You can easily verify that this representation is correct by multiplying e.g. the 16-dimensional input vector $\mathbf{I}'$ with the first row of $\mathbf{W}'$ to obtain the top-left entry of the feature map.

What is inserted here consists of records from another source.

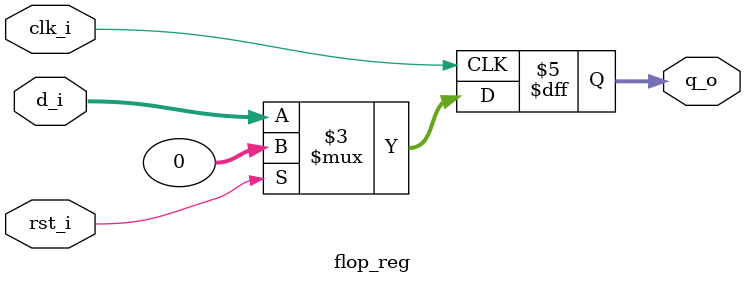
<source format=sv>
`timescale 1ns / 1ps

module flop_reg #(
  parameter DataWidth = 32
)(
  input  logic rst_i,
  input  logic clk_i,
  input  logic [DataWidth-1:0] d_i,
  output logic [DataWidth-1:0] q_o
);

always_ff @(posedge clk_i) begin
  if (rst_i) begin 
    q_o <= '0;
  end else begin
    q_o <= d_i;
  end
end

endmodule
</source>
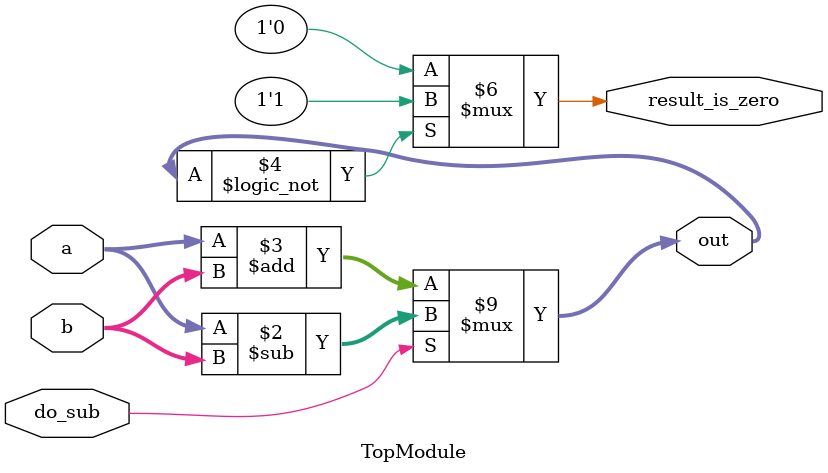
<source format=sv>

module TopModule (
  input do_sub,
  input [7:0] a,
  input [7:0] b,
  output reg [7:0] out,
  output reg result_is_zero
);
  always @(a, b, do_sub) begin
      if (do_sub) begin
          out = a - b;
      end else begin
          out = a + b;
      end

      if (out == 0) begin
          result_is_zero = 1;
      end else begin
          result_is_zero = 0;
      end
  end

endmodule

</source>
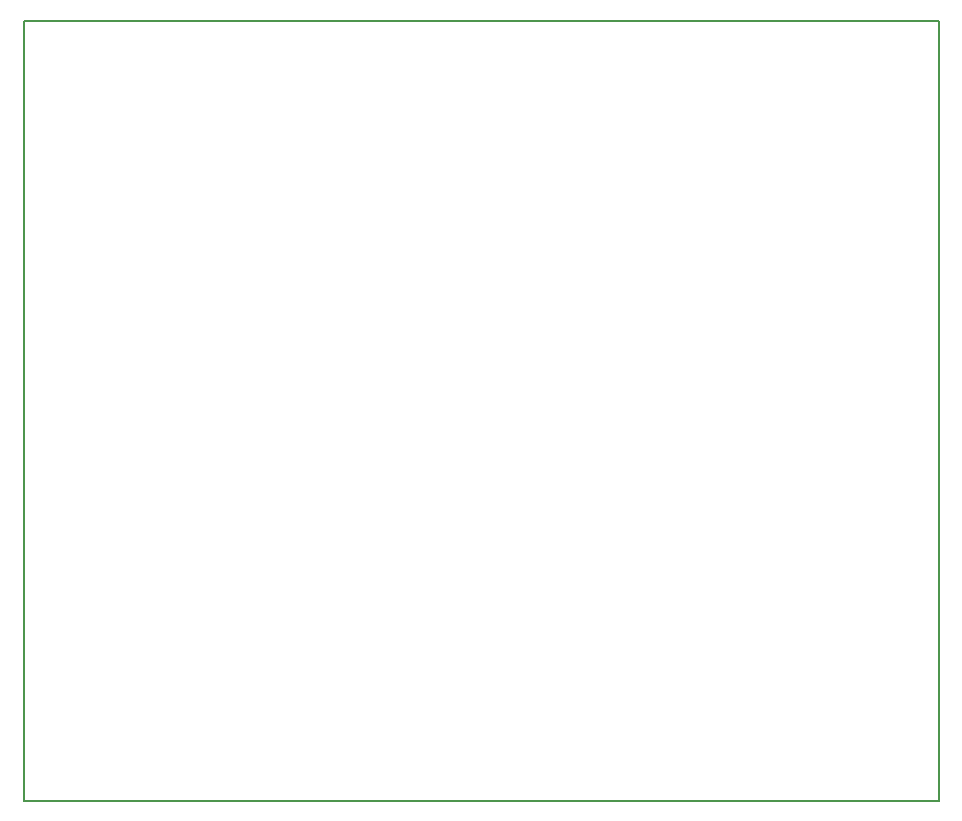
<source format=gbr>
G04 #@! TF.GenerationSoftware,KiCad,Pcbnew,(5.1.7)-1*
G04 #@! TF.CreationDate,2020-10-18T11:25:50+11:00*
G04 #@! TF.ProjectId,RX,52582e6b-6963-4616-945f-706362585858,rev?*
G04 #@! TF.SameCoordinates,Original*
G04 #@! TF.FileFunction,Profile,NP*
%FSLAX46Y46*%
G04 Gerber Fmt 4.6, Leading zero omitted, Abs format (unit mm)*
G04 Created by KiCad (PCBNEW (5.1.7)-1) date 2020-10-18 11:25:50*
%MOMM*%
%LPD*%
G01*
G04 APERTURE LIST*
G04 #@! TA.AperFunction,Profile*
%ADD10C,0.150000*%
G04 #@! TD*
G04 APERTURE END LIST*
D10*
X157480000Y-39370000D02*
X97790000Y-39370000D01*
X97790000Y-105410000D02*
X97790000Y-39370000D01*
X101600000Y-105410000D02*
X97790000Y-105410000D01*
X175260000Y-105410000D02*
X101600000Y-105410000D01*
X175260000Y-39370000D02*
X175260000Y-105410000D01*
X157480000Y-39370000D02*
X175260000Y-39370000D01*
M02*

</source>
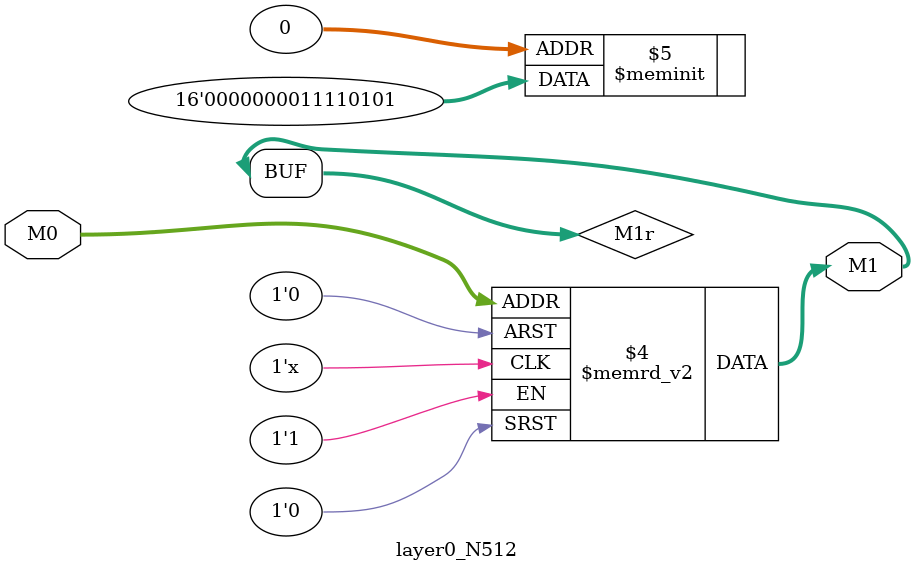
<source format=v>
module layer0_N512 ( input [2:0] M0, output [1:0] M1 );

	(*rom_style = "distributed" *) reg [1:0] M1r;
	assign M1 = M1r;
	always @ (M0) begin
		case (M0)
			3'b000: M1r = 2'b01;
			3'b100: M1r = 2'b00;
			3'b010: M1r = 2'b11;
			3'b110: M1r = 2'b00;
			3'b001: M1r = 2'b01;
			3'b101: M1r = 2'b00;
			3'b011: M1r = 2'b11;
			3'b111: M1r = 2'b00;

		endcase
	end
endmodule

</source>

$$w_{0, 0} i_{0, 0} + w_{0, 1} i_{0, 1} + w_{0, 2} i_{0, 2} + 0 i_{0, 3} + w_{1, 0} i_{1, 0} + w_{1, 1} i_{1, 1} + w_{1, 2}i_{1, 2} + 0 i_{1, 3} + w_{2, 0} i_{2, 0} + w_{2, 1}i_{2, 1} + w_{2, 2} i_{2, 2} + 0 i_{2, 3} + 0 i_{3, 0} + 0 i_{3, 1} + 0 i_{3, 2} + 0 i_{3, 3} = \\
w_{0, 0} i_{0, 0} + w_{0, 1} i_{0, 1} + w_{0, 2} i_{0, 2} + w_{1, 0} i_{1, 0} + w_{1, 1} i_{1, 1} + w_{1, 2}i_{1, 2} + w_{2, 0} i_{2, 0} + w_{2, 1}i_{2, 1} + w_{2, 2} i_{2, 2} = \\
\mathbf{O}'_{0} \in \mathbb{R} ,$$ which is equivalent to an element-wise multiplication of $\mathbf{W}$ with the top-left $3 \times 3$ sub-matrix of the input followed by a summation over all elements (i.e. convolution), that is

$$
\sum \left(
\begin{bmatrix}
w_{0, 0} & w_{0, 1} & w_{0, 2} \\
w_{1, 0} & w_{1, 1} & w_{1, 2} \\
w_{2, 0} & w_{2, 1} & w_{2, 2}
\end{bmatrix}
\odot
\begin{bmatrix}
i_{0, 0} & i_{0, 1} & i_{0, 2} \\
i_{1, 0} & i_{1, 1} & i_{1, 2} \\
i_{2, 0} & i_{2, 1} & i_{2, 2}
\end{bmatrix}
\right) = \mathbf{O}_{0, 0} = \mathbf{O}'_{0} \in \mathbb{R},
$$
where $\odot$ is the element-wise multiplication and $\sum$ is the summation over all elements of the resulting matrix.

The advantage of this representation (and computation) is that back-propagation can be computed more easily by just transposing $\mathbf{W}'$, i.e. with $\mathbf{W}'^T$.